* **TO DO**
Show all lines from the listing below that contain "Medog".

===============

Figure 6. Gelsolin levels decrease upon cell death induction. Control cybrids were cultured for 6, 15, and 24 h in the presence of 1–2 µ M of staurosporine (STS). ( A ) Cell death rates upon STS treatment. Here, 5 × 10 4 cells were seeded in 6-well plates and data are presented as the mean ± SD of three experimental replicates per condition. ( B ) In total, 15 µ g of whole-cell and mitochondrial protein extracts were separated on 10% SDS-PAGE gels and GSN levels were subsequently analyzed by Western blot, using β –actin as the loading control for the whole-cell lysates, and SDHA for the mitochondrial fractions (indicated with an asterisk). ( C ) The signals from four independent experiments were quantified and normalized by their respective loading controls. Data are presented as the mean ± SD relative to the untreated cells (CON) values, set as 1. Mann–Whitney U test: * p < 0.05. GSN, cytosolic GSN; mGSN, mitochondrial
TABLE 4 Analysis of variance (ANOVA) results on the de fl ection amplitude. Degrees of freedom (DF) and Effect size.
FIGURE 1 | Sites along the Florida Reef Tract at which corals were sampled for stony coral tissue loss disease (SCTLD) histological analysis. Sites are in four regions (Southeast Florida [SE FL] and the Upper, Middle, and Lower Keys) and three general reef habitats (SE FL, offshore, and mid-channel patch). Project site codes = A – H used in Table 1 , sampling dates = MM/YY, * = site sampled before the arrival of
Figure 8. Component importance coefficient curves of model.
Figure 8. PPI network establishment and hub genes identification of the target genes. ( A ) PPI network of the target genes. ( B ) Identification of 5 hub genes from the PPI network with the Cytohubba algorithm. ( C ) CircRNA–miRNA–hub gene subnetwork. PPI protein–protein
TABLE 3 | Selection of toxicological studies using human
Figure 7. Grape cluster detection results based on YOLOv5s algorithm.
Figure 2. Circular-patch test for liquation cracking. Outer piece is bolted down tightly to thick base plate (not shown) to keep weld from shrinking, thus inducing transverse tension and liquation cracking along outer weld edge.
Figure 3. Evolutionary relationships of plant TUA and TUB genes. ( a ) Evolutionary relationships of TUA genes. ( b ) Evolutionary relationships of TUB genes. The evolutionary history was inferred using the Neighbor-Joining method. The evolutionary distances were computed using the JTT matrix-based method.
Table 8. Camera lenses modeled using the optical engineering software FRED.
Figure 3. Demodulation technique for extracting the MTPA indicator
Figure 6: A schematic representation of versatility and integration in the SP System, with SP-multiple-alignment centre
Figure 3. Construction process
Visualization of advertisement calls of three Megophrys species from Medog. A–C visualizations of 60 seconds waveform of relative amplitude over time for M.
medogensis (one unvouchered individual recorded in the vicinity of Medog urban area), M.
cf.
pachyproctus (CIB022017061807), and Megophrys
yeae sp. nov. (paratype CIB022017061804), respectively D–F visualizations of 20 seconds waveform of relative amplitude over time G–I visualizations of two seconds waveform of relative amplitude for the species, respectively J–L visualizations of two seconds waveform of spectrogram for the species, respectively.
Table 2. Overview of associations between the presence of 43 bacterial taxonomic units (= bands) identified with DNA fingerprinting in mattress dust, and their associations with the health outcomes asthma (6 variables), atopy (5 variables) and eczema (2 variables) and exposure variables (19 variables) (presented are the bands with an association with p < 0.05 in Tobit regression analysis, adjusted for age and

===============

* **RESULT OF THIS EXERCISE**
Visualization of advertisement calls of three Megophrys species from Medog. A–C visualizations of 60 seconds waveform of relative amplitude over time for M.
medogensis (one unvouchered individual recorded in the vicinity of Medog urban area), M.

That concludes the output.